LISTED RECORDS below:

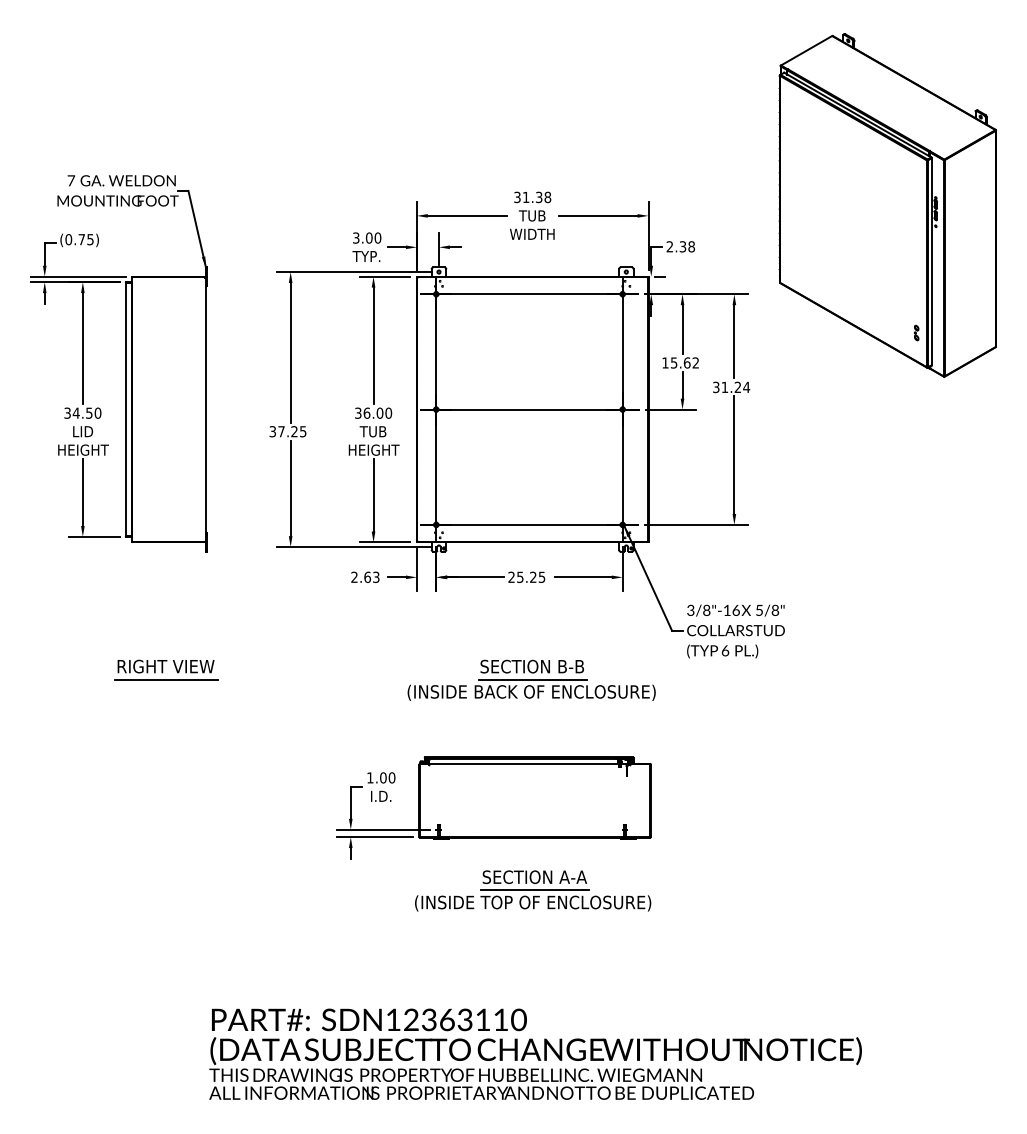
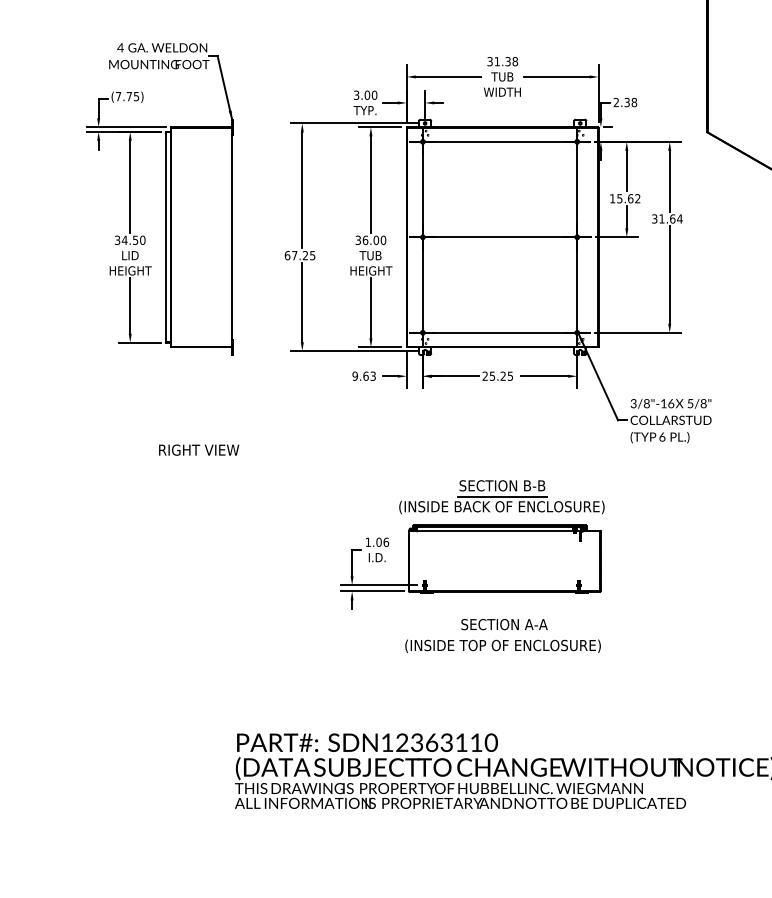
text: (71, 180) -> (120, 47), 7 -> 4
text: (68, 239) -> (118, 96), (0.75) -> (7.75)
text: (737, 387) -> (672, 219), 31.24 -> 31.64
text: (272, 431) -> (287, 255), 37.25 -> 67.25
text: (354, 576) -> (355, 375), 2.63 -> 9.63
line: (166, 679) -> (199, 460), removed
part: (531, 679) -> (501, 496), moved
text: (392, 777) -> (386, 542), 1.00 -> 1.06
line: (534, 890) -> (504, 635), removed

End of LISTED RECORDS.
LISTED RECORDS below:

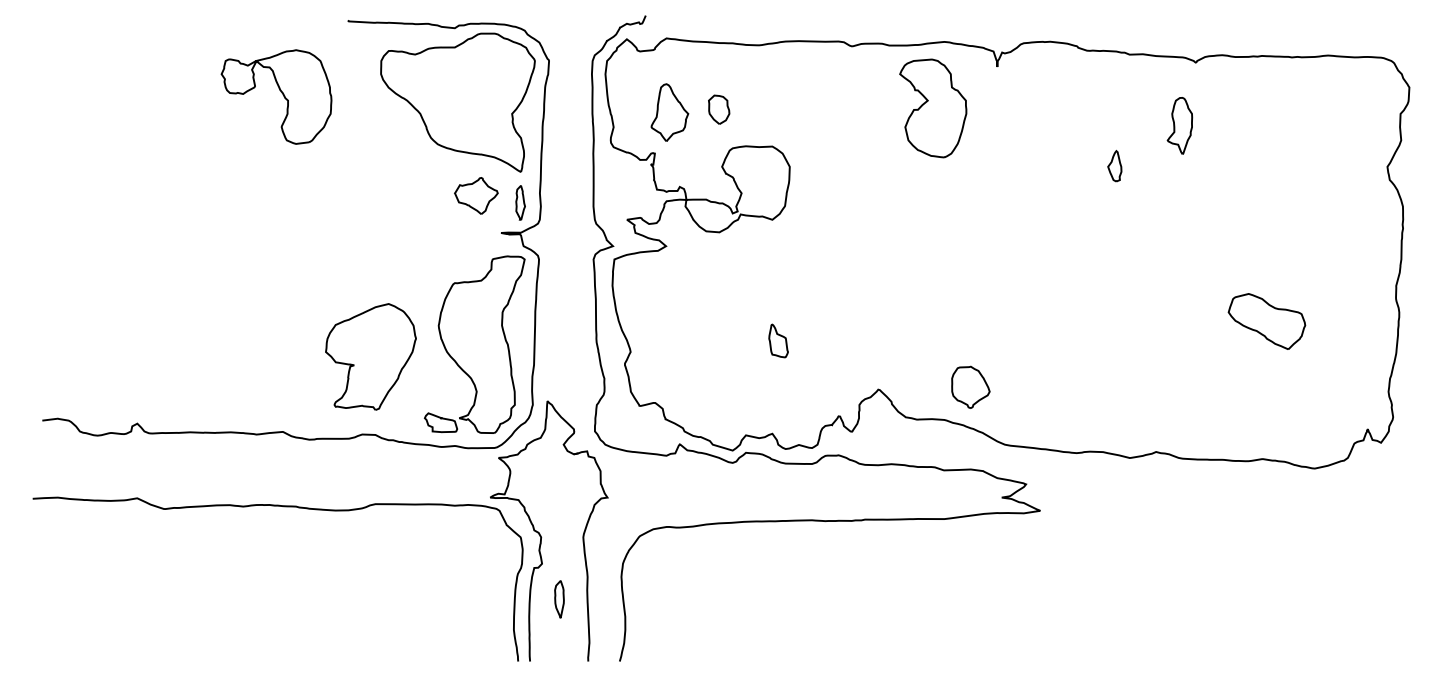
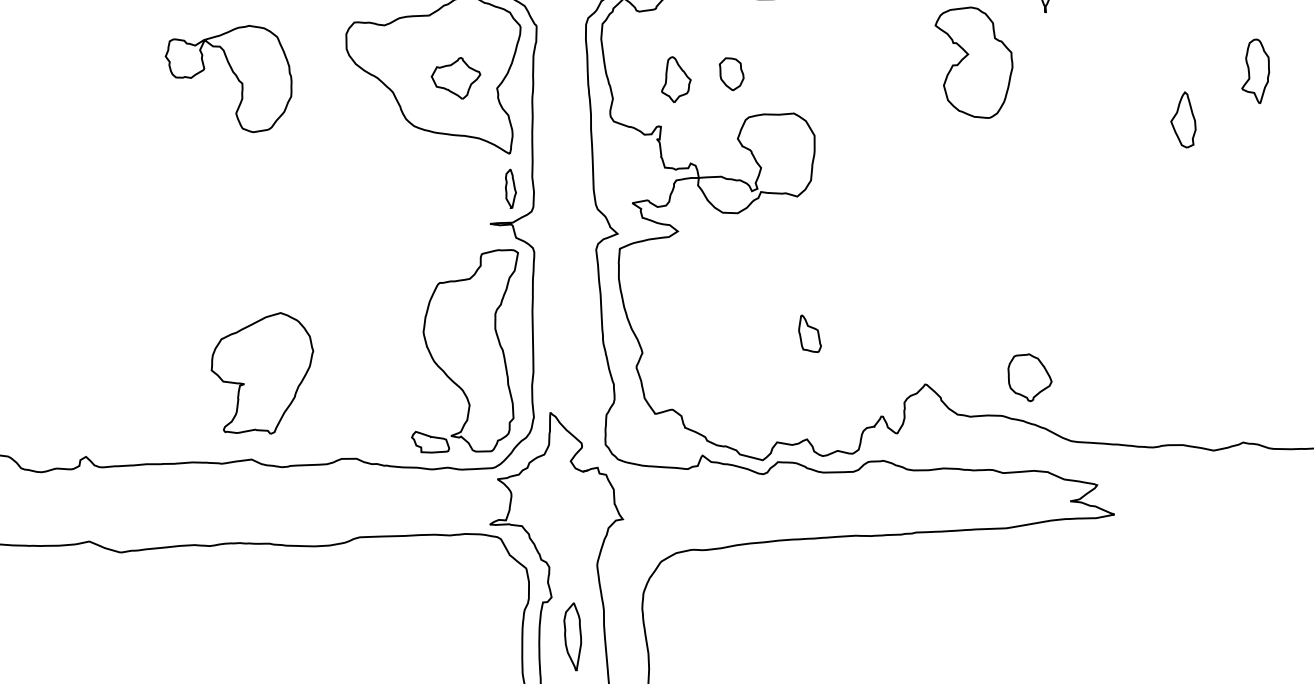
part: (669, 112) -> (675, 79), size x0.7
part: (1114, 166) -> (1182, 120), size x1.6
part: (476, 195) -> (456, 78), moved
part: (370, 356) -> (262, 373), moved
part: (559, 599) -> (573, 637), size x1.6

End of LISTED RECORDS.

■ WHAT IS EXPECTED ■
What is asked for is an exact copy of the lines above from the one containing "text: (71, 180) -> (120, 47), 7 -> 4" through the one containing "line: (534, 890) -> (504, 635), removed", and only those.

■ SOLUTION TO THIS EXERCISE ■
text: (71, 180) -> (120, 47), 7 -> 4
text: (68, 239) -> (118, 96), (0.75) -> (7.75)
text: (737, 387) -> (672, 219), 31.24 -> 31.64
text: (272, 431) -> (287, 255), 37.25 -> 67.25
text: (354, 576) -> (355, 375), 2.63 -> 9.63
line: (166, 679) -> (199, 460), removed
part: (531, 679) -> (501, 496), moved
text: (392, 777) -> (386, 542), 1.00 -> 1.06
line: (534, 890) -> (504, 635), removed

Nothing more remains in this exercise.